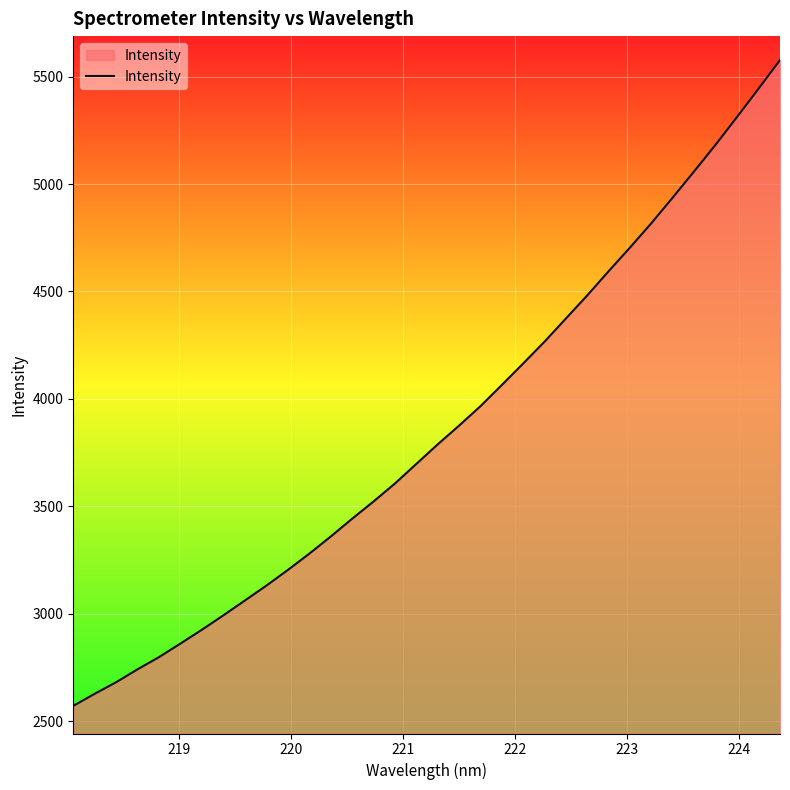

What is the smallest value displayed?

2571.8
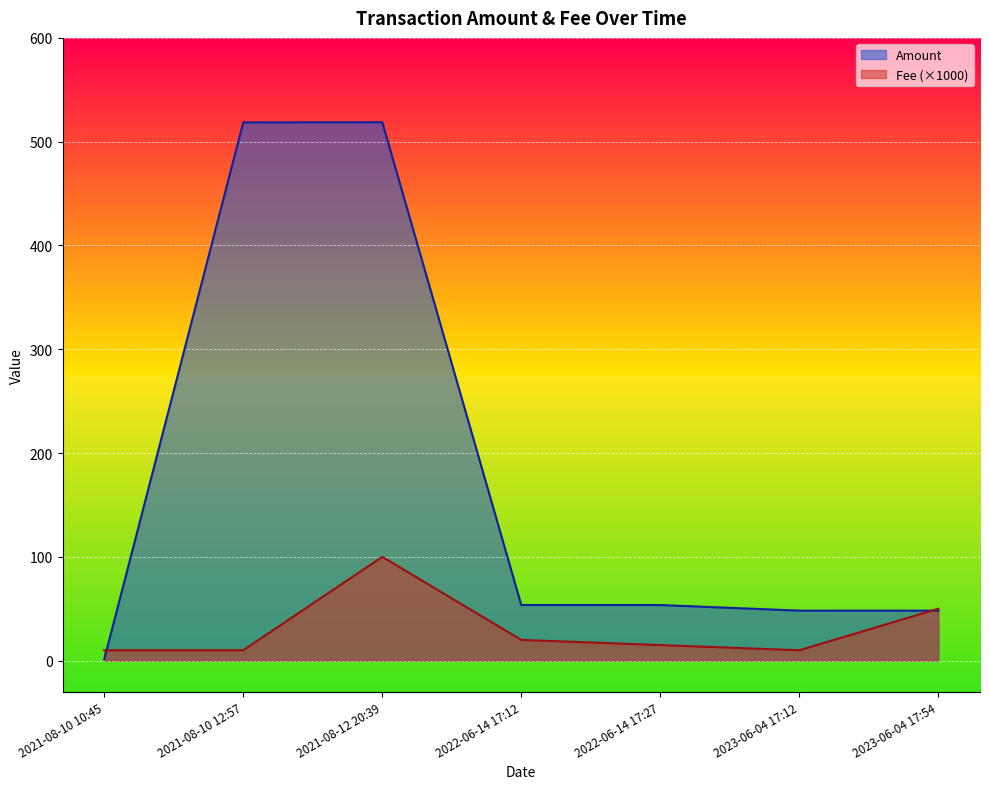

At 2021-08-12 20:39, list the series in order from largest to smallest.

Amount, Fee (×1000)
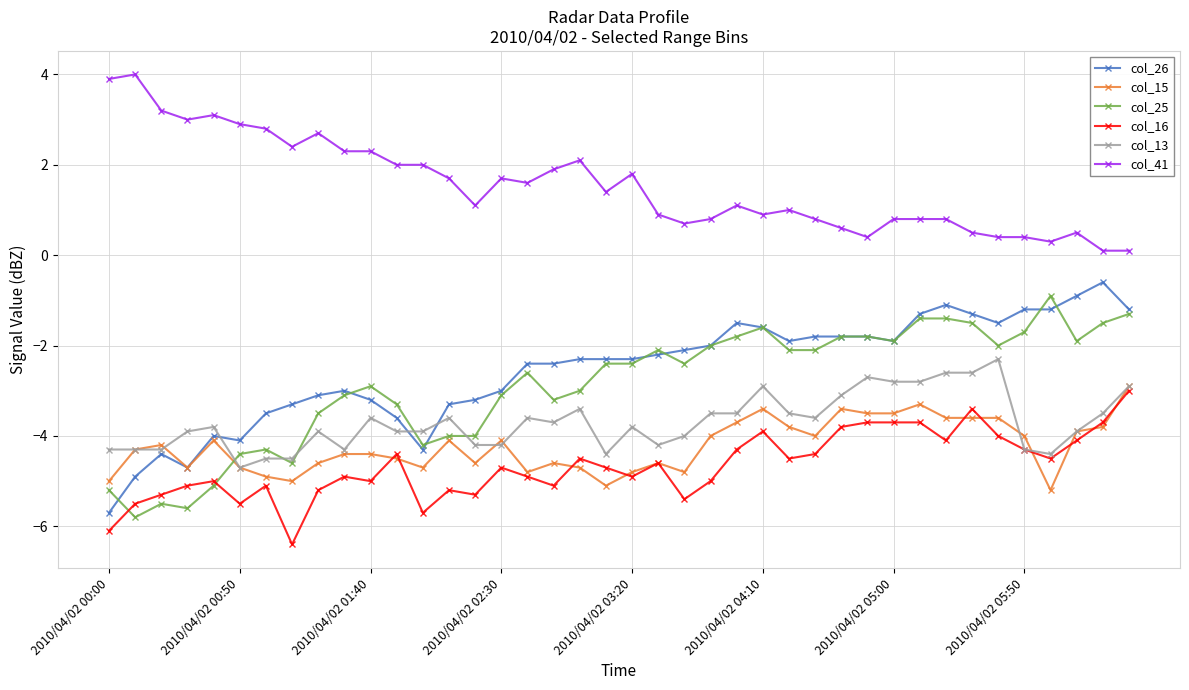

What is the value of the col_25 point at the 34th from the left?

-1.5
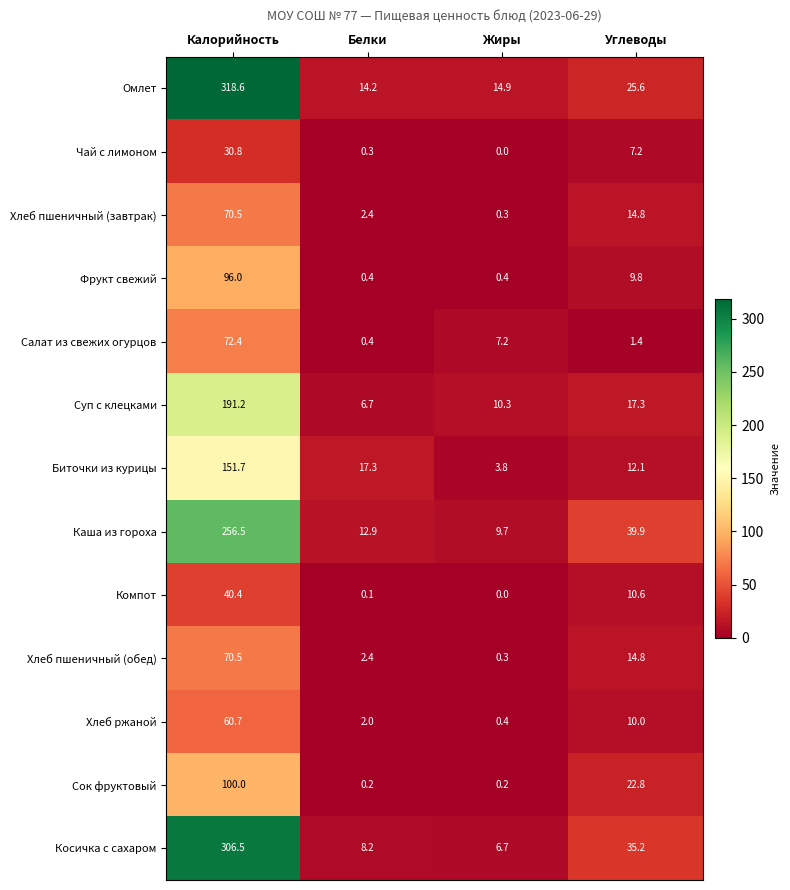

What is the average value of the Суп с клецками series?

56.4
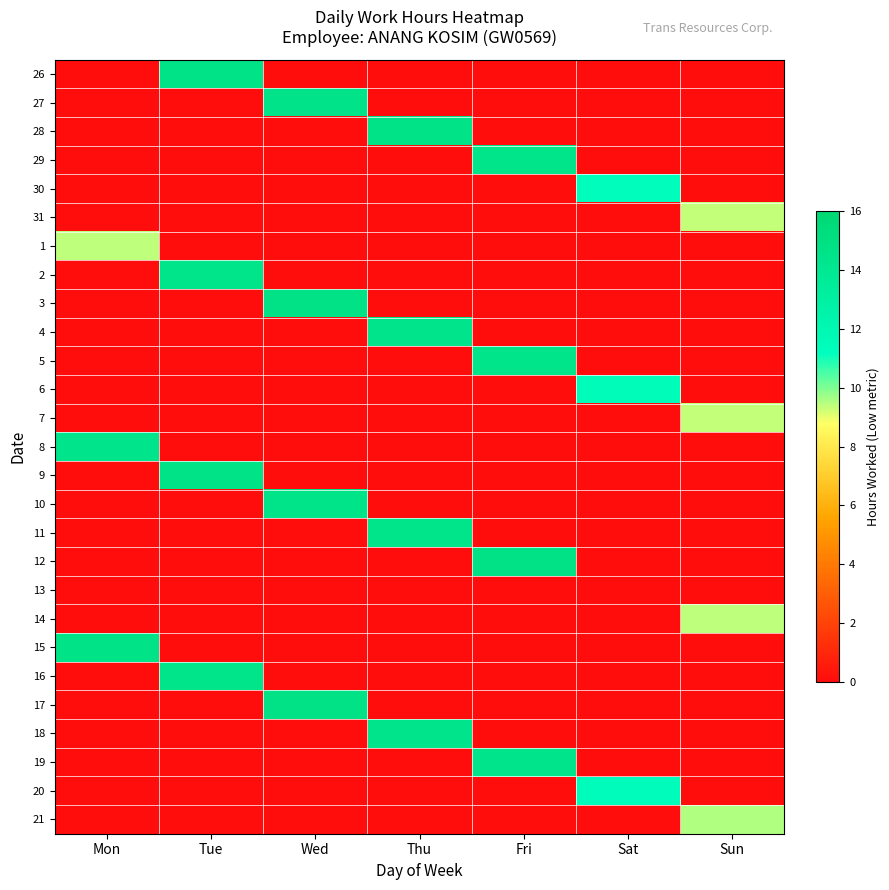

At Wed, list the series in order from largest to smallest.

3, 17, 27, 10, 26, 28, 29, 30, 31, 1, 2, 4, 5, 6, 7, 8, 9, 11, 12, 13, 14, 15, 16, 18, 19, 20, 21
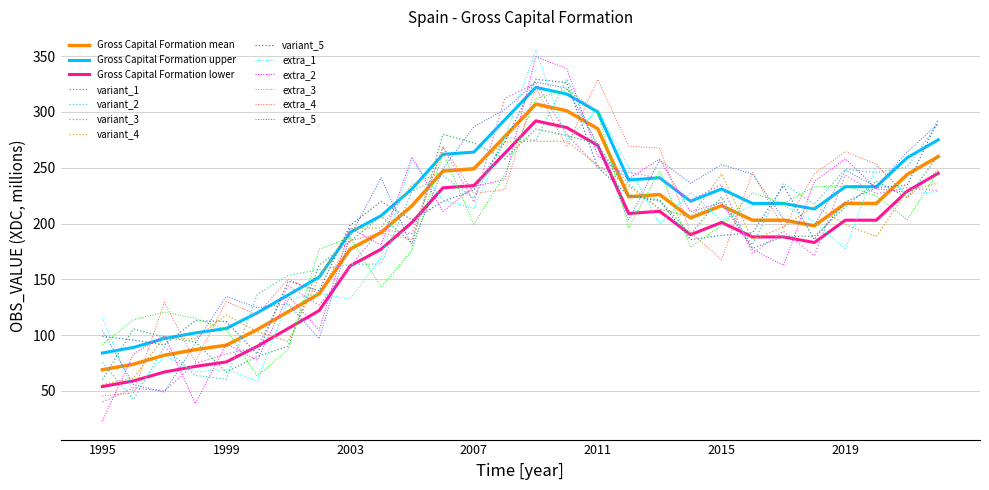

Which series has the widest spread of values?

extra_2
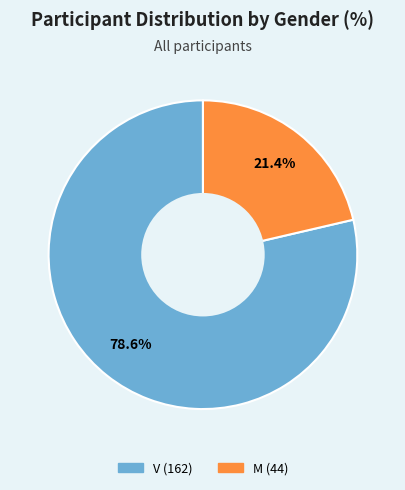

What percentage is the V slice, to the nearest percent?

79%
+ + +
Copy all the lines of the records above exactly, without the pictures.

What is the smallest value displayed?

2571.8

At 2021-08-12 20:39, list the series in order from largest to smallest.

Amount, Fee (×1000)

What is the value of the col_25 point at the 34th from the left?

-1.5

What is the average value of the Суп с клецками series?

56.4

At Wed, list the series in order from largest to smallest.

3, 17, 27, 10, 26, 28, 29, 30, 31, 1, 2, 4, 5, 6, 7, 8, 9, 11, 12, 13, 14, 15, 16, 18, 19, 20, 21

Which series has the widest spread of values?

extra_2

What percentage is the V slice, to the nearest percent?

79%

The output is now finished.